Saved data entries:
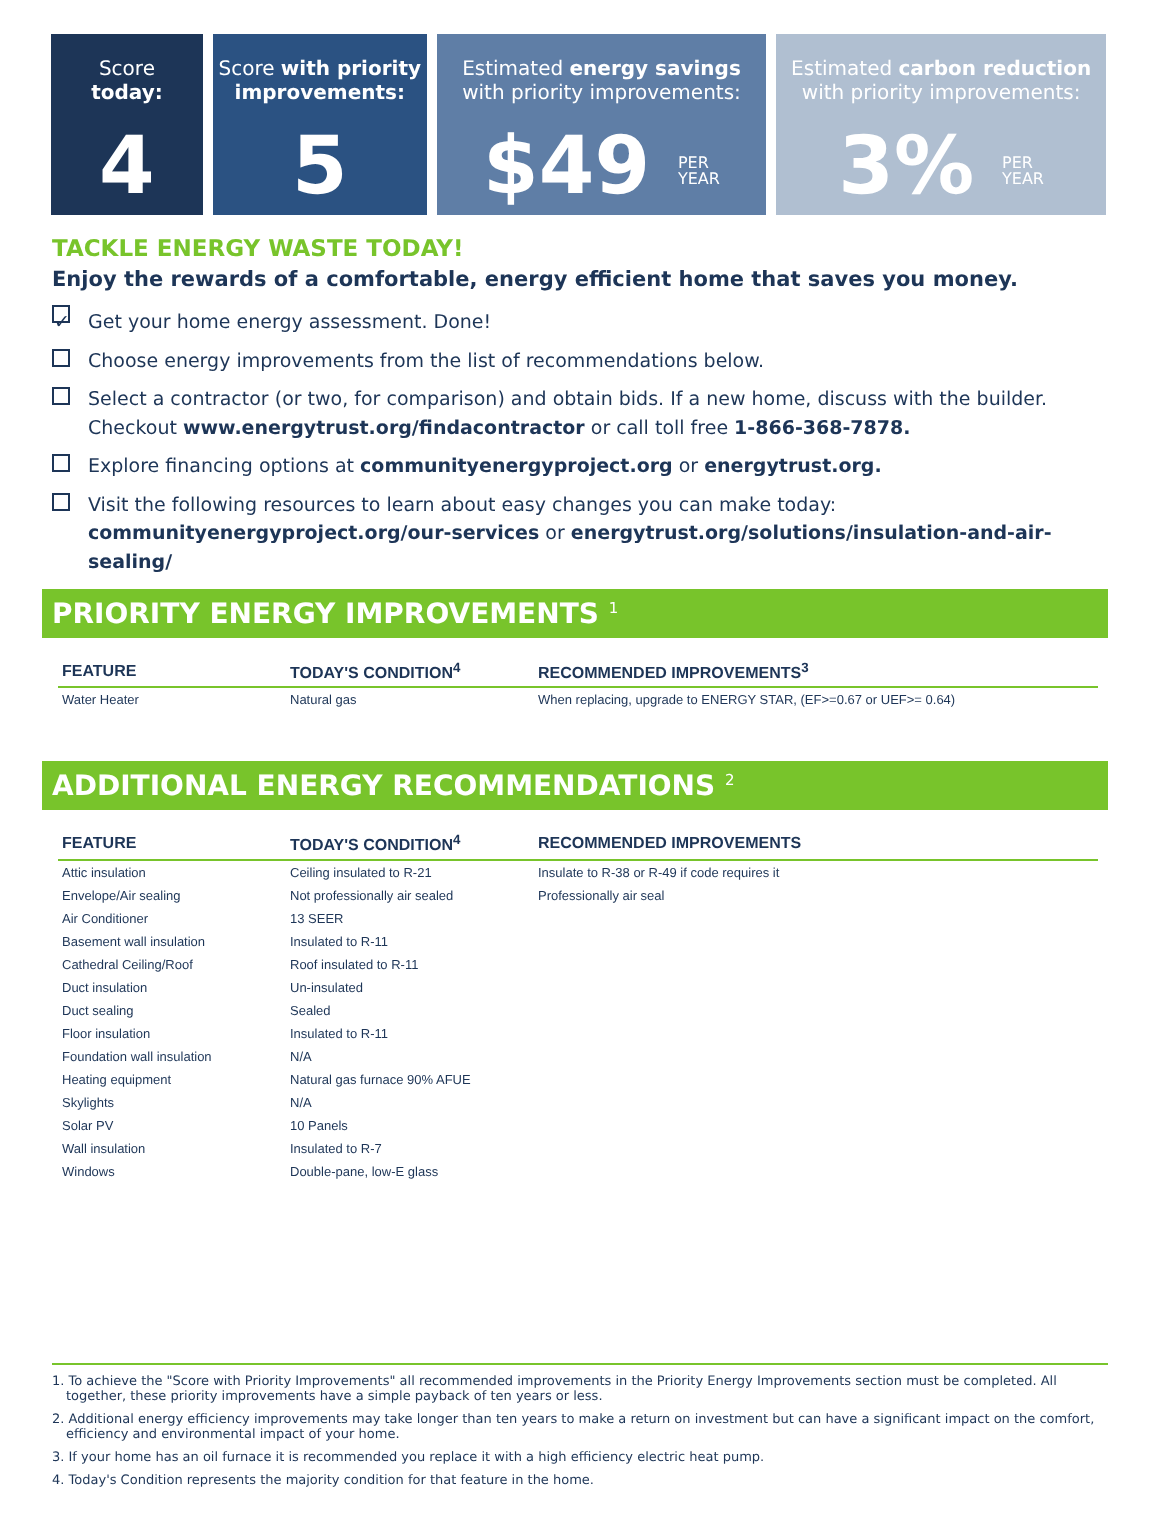Score
today:
4
Score with priority improvements:
5
Estimated energy savings
with priority improvements:
$49 PER
YEAR
Estimated carbon reduction
with priority improvements:
3% PER
YEAR
TACKLE ENERGY WASTE TODAY!
Enjoy the rewards of a comfortable, energy efficient home that saves you money.
✓ Get your home energy assessment. Done!
Choose energy improvements from the list of recommendations below.
Select a contractor (or two, for comparison) and obtain bids. If a new home, discuss with the builder. Checkout www.energytrust.org/findacontractor or call toll free 1-866-368-7878.
Explore financing options at communityenergyproject.org or energytrust.org.
Visit the following resources to learn about easy changes you can make today: communityenergyproject.org/our-services or energytrust.org/solutions/insulation-and-air-sealing/
PRIORITY ENERGY IMPROVEMENTS <sup>1</sup>
| FEATURE | TODAY'S CONDITION<sup>4</sup> | RECOMMENDED IMPROVEMENTS<sup>3</sup> |
| --- | --- | --- |
| Water Heater | Natural gas | When replacing, upgrade to ENERGY STAR, (EF>=0.67 or UEF>= 0.64) |
ADDITIONAL ENERGY RECOMMENDATIONS <sup>2</sup>
| FEATURE | TODAY'S CONDITION<sup>4</sup> | RECOMMENDED IMPROVEMENTS |
| --- | --- | --- |
| Attic insulation | Ceiling insulated to R-21 | Insulate to R-38 or R-49 if code requires it |
| Envelope/Air sealing | Not professionally air sealed | Professionally air seal |
| Air Conditioner | 13 SEER | |
| Basement wall insulation | Insulated to R-11 | |
| Cathedral Ceiling/Roof | Roof insulated to R-11 | |
| Duct insulation | Un-insulated | |
| Duct sealing | Sealed | |
| Floor insulation | Insulated to R-11 | |
| Foundation wall insulation | N/A | |
| Heating equipment | Natural gas furnace 90% AFUE | |
| Skylights | N/A | |
| Solar PV | 10 Panels | |
| Wall insulation | Insulated to R-7 | |
| Windows | Double-pane, low-E glass | |
1. To achieve the "Score with Priority Improvements" all recommended improvements in the Priority Energy Improvements section must be completed. All together, these priority improvements have a simple payback of ten years or less.
2. Additional energy efficiency improvements may take longer than ten years to make a return on investment but can have a significant impact on the comfort, efficiency and environmental impact of your home.
3. If your home has an oil furnace it is recommended you replace it with a high efficiency electric heat pump.
4. Today's Condition represents the majority condition for that feature in the home.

#### Required work:
Go through the entries and return each line where the word "Ceiling" occurs.

#### Result of this exercise:
| Attic insulation | Ceiling insulated to R-21 | Insulate to R-38 or R-49 if code requires it |
| Cathedral Ceiling/Roof | Roof insulated to R-11 | |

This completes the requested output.